What is being asked:
Retype all the records with nothing changed.

Dataset content:
----------

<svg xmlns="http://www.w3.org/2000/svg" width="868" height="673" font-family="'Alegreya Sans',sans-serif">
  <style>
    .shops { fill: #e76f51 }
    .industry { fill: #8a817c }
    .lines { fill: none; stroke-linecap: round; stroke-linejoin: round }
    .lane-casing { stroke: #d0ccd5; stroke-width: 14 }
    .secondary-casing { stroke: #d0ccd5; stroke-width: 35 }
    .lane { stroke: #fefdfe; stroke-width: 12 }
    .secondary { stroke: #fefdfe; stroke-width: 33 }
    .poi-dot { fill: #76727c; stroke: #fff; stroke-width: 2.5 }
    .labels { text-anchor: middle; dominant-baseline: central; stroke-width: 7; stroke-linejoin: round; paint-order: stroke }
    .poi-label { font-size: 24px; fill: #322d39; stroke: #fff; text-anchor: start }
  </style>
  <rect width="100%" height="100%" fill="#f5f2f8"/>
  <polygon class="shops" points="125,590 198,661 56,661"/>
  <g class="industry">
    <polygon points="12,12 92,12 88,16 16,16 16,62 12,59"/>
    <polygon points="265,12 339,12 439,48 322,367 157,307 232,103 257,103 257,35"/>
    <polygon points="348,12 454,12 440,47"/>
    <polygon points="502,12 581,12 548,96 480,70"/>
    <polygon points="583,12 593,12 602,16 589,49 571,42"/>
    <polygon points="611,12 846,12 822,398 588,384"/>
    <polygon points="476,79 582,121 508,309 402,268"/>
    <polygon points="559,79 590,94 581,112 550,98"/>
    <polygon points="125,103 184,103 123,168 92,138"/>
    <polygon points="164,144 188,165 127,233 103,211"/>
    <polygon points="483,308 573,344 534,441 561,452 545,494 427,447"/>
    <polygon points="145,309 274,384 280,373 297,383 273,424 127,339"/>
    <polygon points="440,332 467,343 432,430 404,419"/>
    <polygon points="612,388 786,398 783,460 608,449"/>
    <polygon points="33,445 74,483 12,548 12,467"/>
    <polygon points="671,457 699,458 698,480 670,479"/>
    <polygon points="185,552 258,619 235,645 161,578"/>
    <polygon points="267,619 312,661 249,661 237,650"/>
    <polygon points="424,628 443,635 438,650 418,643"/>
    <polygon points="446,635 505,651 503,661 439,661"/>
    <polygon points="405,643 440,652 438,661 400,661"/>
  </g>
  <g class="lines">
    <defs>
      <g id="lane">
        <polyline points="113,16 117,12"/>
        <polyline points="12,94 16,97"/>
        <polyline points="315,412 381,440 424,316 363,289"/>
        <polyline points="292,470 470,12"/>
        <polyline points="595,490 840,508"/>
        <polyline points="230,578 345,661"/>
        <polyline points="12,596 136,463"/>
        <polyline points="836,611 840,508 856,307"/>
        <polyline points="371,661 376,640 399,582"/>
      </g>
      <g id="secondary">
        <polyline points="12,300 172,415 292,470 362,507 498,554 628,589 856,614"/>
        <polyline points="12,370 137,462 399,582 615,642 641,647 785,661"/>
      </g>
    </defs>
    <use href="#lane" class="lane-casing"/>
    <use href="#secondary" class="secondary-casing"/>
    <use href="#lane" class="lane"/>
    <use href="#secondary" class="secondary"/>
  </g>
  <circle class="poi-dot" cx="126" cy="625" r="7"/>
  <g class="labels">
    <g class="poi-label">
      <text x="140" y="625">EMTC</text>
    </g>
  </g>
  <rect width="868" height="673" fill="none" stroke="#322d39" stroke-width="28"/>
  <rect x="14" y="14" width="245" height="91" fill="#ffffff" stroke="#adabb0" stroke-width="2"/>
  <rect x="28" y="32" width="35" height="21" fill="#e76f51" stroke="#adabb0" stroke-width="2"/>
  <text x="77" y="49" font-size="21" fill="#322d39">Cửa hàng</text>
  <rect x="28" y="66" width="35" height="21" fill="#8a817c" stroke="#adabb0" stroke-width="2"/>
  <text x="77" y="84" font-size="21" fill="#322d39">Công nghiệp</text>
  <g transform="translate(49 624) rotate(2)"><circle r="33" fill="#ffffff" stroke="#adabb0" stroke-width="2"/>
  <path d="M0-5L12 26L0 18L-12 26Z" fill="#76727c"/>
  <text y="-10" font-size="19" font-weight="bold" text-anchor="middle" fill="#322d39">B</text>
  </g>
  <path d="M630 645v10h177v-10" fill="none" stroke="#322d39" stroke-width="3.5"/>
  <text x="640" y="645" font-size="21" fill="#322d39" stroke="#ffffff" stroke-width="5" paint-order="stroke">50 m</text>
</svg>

----------

Result of this exercise:
<svg xmlns="http://www.w3.org/2000/svg" width="868" height="673" font-family="'Alegreya Sans',sans-serif">
  <style>
    .shops { fill: #e76f51 }
    .industry { fill: #8a817c }
    .lines { fill: none; stroke-linecap: round; stroke-linejoin: round }
    .lane-casing { stroke: #d0ccd5; stroke-width: 14 }
    .secondary-casing { stroke: #d0ccd5; stroke-width: 35 }
    .lane { stroke: #fefdfe; stroke-width: 12 }
    .secondary { stroke: #fefdfe; stroke-width: 33 }
    .poi-dot { fill: #76727c; stroke: #fff; stroke-width: 2.5 }
    .labels { text-anchor: middle; dominant-baseline: central; stroke-width: 7; stroke-linejoin: round; paint-order: stroke }
    .poi-label { font-size: 24px; fill: #322d39; stroke: #fff; text-anchor: start }
  </style>
  <rect width="100%" height="100%" fill="#f5f2f8"/>
  <polygon class="shops" points="125,590 198,661 56,661"/>
  <g class="industry">
    <polygon points="12,12 92,12 88,16 16,16 16,62 12,59"/>
    <polygon points="265,12 339,12 439,48 322,367 157,307 232,103 257,103 257,35"/>
    <polygon points="348,12 454,12 440,47"/>
    <polygon points="502,12 581,12 548,96 480,70"/>
    <polygon points="583,12 593,12 602,16 589,49 571,42"/>
    <polygon points="611,12 846,12 822,398 588,384"/>
    <polygon points="476,79 582,121 508,309 402,268"/>
    <polygon points="559,79 590,94 581,112 550,98"/>
    <polygon points="125,103 184,103 123,168 92,138"/>
    <polygon points="164,144 188,165 127,233 103,211"/>
    <polygon points="483,308 573,344 534,441 561,452 545,494 427,447"/>
    <polygon points="145,309 274,384 280,373 297,383 273,424 127,339"/>
    <polygon points="440,332 467,343 432,430 404,419"/>
    <polygon points="612,388 786,398 783,460 608,449"/>
    <polygon points="33,445 74,483 12,548 12,467"/>
    <polygon points="671,457 699,458 698,480 670,479"/>
    <polygon points="185,552 258,619 235,645 161,578"/>
    <polygon points="267,619 312,661 249,661 237,650"/>
    <polygon points="424,628 443,635 438,650 418,643"/>
    <polygon points="446,635 505,651 503,661 439,661"/>
    <polygon points="405,643 440,652 438,661 400,661"/>
  </g>
  <g class="lines">
    <defs>
      <g id="lane">
        <polyline points="113,16 117,12"/>
        <polyline points="12,94 16,97"/>
        <polyline points="315,412 381,440 424,316 363,289"/>
        <polyline points="292,470 470,12"/>
        <polyline points="595,490 840,508"/>
        <polyline points="230,578 345,661"/>
        <polyline points="12,596 136,463"/>
        <polyline points="836,611 840,508 856,307"/>
        <polyline points="371,661 376,640 399,582"/>
      </g>
      <g id="secondary">
        <polyline points="12,300 172,415 292,470 362,507 498,554 628,589 856,614"/>
        <polyline points="12,370 137,462 399,582 615,642 641,647 785,661"/>
      </g>
    </defs>
    <use href="#lane" class="lane-casing"/>
    <use href="#secondary" class="secondary-casing"/>
    <use href="#lane" class="lane"/>
    <use href="#secondary" class="secondary"/>
  </g>
  <circle class="poi-dot" cx="126" cy="625" r="7"/>
  <g class="labels">
    <g class="poi-label">
      <text x="140" y="625">EMTC</text>
    </g>
  </g>
  <rect width="868" height="673" fill="none" stroke="#322d39" stroke-width="28"/>
  <rect x="14" y="14" width="245" height="91" fill="#ffffff" stroke="#adabb0" stroke-width="2"/>
  <rect x="28" y="32" width="35" height="21" fill="#e76f51" stroke="#adabb0" stroke-width="2"/>
  <text x="77" y="49" font-size="21" fill="#322d39">Cửa hàng</text>
  <rect x="28" y="66" width="35" height="21" fill="#8a817c" stroke="#adabb0" stroke-width="2"/>
  <text x="77" y="84" font-size="21" fill="#322d39">Công nghiệp</text>
  <g transform="translate(49 624) rotate(2)"><circle r="33" fill="#ffffff" stroke="#adabb0" stroke-width="2"/>
  <path d="M0-5L12 26L0 18L-12 26Z" fill="#76727c"/>
  <text y="-10" font-size="19" font-weight="bold" text-anchor="middle" fill="#322d39">B</text>
  </g>
  <path d="M630 645v10h177v-10" fill="none" stroke="#322d39" stroke-width="3.5"/>
  <text x="640" y="645" font-size="21" fill="#322d39" stroke="#ffffff" stroke-width="5" paint-order="stroke">50 m</text>
</svg>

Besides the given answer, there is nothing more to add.